■ Given request ■
List the lines of these items as a numbered list, skipping any blank lines.

■ Extracted records ■
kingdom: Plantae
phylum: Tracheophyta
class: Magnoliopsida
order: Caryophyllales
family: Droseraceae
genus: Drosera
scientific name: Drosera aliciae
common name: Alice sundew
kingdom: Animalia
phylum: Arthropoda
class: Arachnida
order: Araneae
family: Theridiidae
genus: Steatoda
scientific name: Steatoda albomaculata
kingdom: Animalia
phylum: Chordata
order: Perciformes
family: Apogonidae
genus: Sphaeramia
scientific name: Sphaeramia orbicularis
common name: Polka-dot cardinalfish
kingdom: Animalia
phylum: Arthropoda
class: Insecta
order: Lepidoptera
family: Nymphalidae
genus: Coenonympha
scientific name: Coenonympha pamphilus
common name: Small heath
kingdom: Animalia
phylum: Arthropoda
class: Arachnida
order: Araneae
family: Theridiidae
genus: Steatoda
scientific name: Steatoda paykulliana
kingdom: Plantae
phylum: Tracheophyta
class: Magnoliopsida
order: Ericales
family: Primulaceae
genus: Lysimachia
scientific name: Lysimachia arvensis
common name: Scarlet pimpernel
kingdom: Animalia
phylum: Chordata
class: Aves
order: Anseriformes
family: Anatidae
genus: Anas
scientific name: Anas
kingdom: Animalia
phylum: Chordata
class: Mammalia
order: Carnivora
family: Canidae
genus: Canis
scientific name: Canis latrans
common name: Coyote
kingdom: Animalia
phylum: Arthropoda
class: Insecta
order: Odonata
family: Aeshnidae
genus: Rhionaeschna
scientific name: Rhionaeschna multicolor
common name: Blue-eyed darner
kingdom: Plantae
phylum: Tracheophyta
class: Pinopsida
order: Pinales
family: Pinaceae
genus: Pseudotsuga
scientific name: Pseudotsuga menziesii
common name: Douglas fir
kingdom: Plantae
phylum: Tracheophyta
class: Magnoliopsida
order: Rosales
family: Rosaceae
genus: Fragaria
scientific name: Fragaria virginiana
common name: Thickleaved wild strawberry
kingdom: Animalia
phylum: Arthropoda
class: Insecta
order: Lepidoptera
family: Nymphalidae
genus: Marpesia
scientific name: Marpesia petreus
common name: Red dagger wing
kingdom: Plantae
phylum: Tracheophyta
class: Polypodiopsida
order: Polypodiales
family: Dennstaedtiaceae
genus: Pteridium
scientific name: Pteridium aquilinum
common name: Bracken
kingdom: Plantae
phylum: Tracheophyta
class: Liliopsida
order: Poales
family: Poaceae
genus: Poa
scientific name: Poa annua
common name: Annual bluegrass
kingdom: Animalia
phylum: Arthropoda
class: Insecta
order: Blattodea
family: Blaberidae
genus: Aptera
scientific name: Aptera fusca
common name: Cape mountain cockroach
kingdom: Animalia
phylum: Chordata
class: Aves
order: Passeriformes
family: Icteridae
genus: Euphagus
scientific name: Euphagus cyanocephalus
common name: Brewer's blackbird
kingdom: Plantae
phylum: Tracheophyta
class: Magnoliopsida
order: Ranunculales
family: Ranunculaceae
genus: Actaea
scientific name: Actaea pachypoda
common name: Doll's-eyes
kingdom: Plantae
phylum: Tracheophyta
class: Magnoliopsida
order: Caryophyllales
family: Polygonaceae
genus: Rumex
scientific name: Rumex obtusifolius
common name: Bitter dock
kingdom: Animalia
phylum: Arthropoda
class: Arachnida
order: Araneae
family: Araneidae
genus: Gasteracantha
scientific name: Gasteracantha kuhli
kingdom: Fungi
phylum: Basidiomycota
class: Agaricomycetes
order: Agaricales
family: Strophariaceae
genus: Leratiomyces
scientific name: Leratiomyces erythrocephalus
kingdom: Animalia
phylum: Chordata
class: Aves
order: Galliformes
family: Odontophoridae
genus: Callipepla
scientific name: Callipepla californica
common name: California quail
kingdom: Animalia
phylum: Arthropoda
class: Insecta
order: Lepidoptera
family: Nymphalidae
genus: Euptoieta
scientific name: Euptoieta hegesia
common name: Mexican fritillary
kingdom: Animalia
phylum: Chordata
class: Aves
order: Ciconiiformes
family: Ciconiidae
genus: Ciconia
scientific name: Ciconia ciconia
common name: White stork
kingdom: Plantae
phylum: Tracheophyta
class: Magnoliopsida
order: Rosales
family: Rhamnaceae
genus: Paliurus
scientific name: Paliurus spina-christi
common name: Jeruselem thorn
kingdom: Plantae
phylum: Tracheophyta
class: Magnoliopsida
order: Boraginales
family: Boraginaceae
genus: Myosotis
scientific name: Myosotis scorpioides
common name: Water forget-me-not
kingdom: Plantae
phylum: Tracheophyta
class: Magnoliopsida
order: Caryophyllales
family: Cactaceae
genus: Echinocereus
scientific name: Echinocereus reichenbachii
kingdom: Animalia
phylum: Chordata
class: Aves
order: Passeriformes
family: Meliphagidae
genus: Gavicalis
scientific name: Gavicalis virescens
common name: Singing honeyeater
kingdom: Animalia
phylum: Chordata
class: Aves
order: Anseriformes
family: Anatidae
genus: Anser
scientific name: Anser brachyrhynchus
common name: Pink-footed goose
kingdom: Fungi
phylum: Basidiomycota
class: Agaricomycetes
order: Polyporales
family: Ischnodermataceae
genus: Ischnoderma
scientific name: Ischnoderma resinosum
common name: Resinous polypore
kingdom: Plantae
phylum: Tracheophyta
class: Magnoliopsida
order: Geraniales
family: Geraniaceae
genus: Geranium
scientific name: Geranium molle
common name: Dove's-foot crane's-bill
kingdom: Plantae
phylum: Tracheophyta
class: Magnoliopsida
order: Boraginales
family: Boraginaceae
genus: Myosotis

■ Reply to the task ■
1. kingdom: Plantae
2. phylum: Tracheophyta
3. class: Magnoliopsida
4. order: Caryophyllales
5. family: Droseraceae
6. genus: Drosera
7. scientific name: Drosera aliciae
8. common name: Alice sundew
9. kingdom: Animalia
10. phylum: Arthropoda
11. class: Arachnida
12. order: Araneae
13. family: Theridiidae
14. genus: Steatoda
15. scientific name: Steatoda albomaculata
16. kingdom: Animalia
17. phylum: Chordata
18. order: Perciformes
19. family: Apogonidae
20. genus: Sphaeramia
21. scientific name: Sphaeramia orbicularis
22. common name: Polka-dot cardinalfish
23. kingdom: Animalia
24. phylum: Arthropoda
25. class: Insecta
26. order: Lepidoptera
27. family: Nymphalidae
28. genus: Coenonympha
29. scientific name: Coenonympha pamphilus
30. common name: Small heath
31. kingdom: Animalia
32. phylum: Arthropoda
33. class: Arachnida
34. order: Araneae
35. family: Theridiidae
36. genus: Steatoda
37. scientific name: Steatoda paykulliana
38. kingdom: Plantae
39. phylum: Tracheophyta
40. class: Magnoliopsida
41. order: Ericales
42. family: Primulaceae
43. genus: Lysimachia
44. scientific name: Lysimachia arvensis
45. common name: Scarlet pimpernel
46. kingdom: Animalia
47. phylum: Chordata
48. class: Aves
49. order: Anseriformes
50. family: Anatidae
51. genus: Anas
52. scientific name: Anas
53. kingdom: Animalia
54. phylum: Chordata
55. class: Mammalia
56. order: Carnivora
57. family: Canidae
58. genus: Canis
59. scientific name: Canis latrans
60. common name: Coyote
61. kingdom: Animalia
62. phylum: Arthropoda
63. class: Insecta
64. order: Odonata
65. family: Aeshnidae
66. genus: Rhionaeschna
67. scientific name: Rhionaeschna multicolor
68. common name: Blue-eyed darner
69. kingdom: Plantae
70. phylum: Tracheophyta
71. class: Pinopsida
72. order: Pinales
73. family: Pinaceae
74. genus: Pseudotsuga
75. scientific name: Pseudotsuga menziesii
76. common name: Douglas fir
77. kingdom: Plantae
78. phylum: Tracheophyta
79. class: Magnoliopsida
80. order: Rosales
81. family: Rosaceae
82. genus: Fragaria
83. scientific name: Fragaria virginiana
84. common name: Thickleaved wild strawberry
85. kingdom: Animalia
86. phylum: Arthropoda
87. class: Insecta
88. order: Lepidoptera
89. family: Nymphalidae
90. genus: Marpesia
91. scientific name: Marpesia petreus
92. common name: Red dagger wing
93. kingdom: Plantae
94. phylum: Tracheophyta
95. class: Polypodiopsida
96. order: Polypodiales
97. family: Dennstaedtiaceae
98. genus: Pteridium
99. scientific name: Pteridium aquilinum
100. common name: Bracken
101. kingdom: Plantae
102. phylum: Tracheophyta
103. class: Liliopsida
104. order: Poales
105. family: Poaceae
106. genus: Poa
107. scientific name: Poa annua
108. common name: Annual bluegrass
109. kingdom: Animalia
110. phylum: Arthropoda
111. class: Insecta
112. order: Blattodea
113. family: Blaberidae
114. genus: Aptera
115. scientific name: Aptera fusca
116. common name: Cape mountain cockroach
117. kingdom: Animalia
118. phylum: Chordata
119. class: Aves
120. order: Passeriformes
121. family: Icteridae
122. genus: Euphagus
123. scientific name: Euphagus cyanocephalus
124. common name: Brewer's blackbird
125. kingdom: Plantae
126. phylum: Tracheophyta
127. class: Magnoliopsida
128. order: Ranunculales
129. family: Ranunculaceae
130. genus: Actaea
131. scientific name: Actaea pachypoda
132. common name: Doll's-eyes
133. kingdom: Plantae
134. phylum: Tracheophyta
135. class: Magnoliopsida
136. order: Caryophyllales
137. family: Polygonaceae
138. genus: Rumex
139. scientific name: Rumex obtusifolius
140. common name: Bitter dock
141. kingdom: Animalia
142. phylum: Arthropoda
143. class: Arachnida
144. order: Araneae
145. family: Araneidae
146. genus: Gasteracantha
147. scientific name: Gasteracantha kuhli
148. kingdom: Fungi
149. phylum: Basidiomycota
150. class: Agaricomycetes
151. order: Agaricales
152. family: Strophariaceae
153. genus: Leratiomyces
154. scientific name: Leratiomyces erythrocephalus
155. kingdom: Animalia
156. phylum: Chordata
157. class: Aves
158. order: Galliformes
159. family: Odontophoridae
160. genus: Callipepla
161. scientific name: Callipepla californica
162. common name: California quail
163. kingdom: Animalia
164. phylum: Arthropoda
165. class: Insecta
166. order: Lepidoptera
167. family: Nymphalidae
168. genus: Euptoieta
169. scientific name: Euptoieta hegesia
170. common name: Mexican fritillary
171. kingdom: Animalia
172. phylum: Chordata
173. class: Aves
174. order: Ciconiiformes
175. family: Ciconiidae
176. genus: Ciconia
177. scientific name: Ciconia ciconia
178. common name: White stork
179. kingdom: Plantae
180. phylum: Tracheophyta
181. class: Magnoliopsida
182. order: Rosales
183. family: Rhamnaceae
184. genus: Paliurus
185. scientific name: Paliurus spina-christi
186. common name: Jeruselem thorn
187. kingdom: Plantae
188. phylum: Tracheophyta
189. class: Magnoliopsida
190. order: Boraginales
191. family: Boraginaceae
192. genus: Myosotis
193. scientific name: Myosotis scorpioides
194. common name: Water forget-me-not
195. kingdom: Plantae
196. phylum: Tracheophyta
197. class: Magnoliopsida
198. order: Caryophyllales
199. family: Cactaceae
200. genus: Echinocereus
201. scientific name: Echinocereus reichenbachii
202. kingdom: Animalia
203. phylum: Chordata
204. class: Aves
205. order: Passeriformes
206. family: Meliphagidae
207. genus: Gavicalis
208. scientific name: Gavicalis virescens
209. common name: Singing honeyeater
210. kingdom: Animalia
211. phylum: Chordata
212. class: Aves
213. order: Anseriformes
214. family: Anatidae
215. genus: Anser
216. scientific name: Anser brachyrhynchus
217. common name: Pink-footed goose
218. kingdom: Fungi
219. phylum: Basidiomycota
220. class: Agaricomycetes
221. order: Polyporales
222. family: Ischnodermataceae
223. genus: Ischnoderma
224. scientific name: Ischnoderma resinosum
225. common name: Resinous polypore
226. kingdom: Plantae
227. phylum: Tracheophyta
228. class: Magnoliopsida
229. order: Geraniales
230. family: Geraniaceae
231. genus: Geranium
232. scientific name: Geranium molle
233. common name: Dove's-foot crane's-bill
234. kingdom: Plantae
235. phylum: Tracheophyta
236. class: Magnoliopsida
237. order: Boraginales
238. family: Boraginaceae
239. genus: Myosotis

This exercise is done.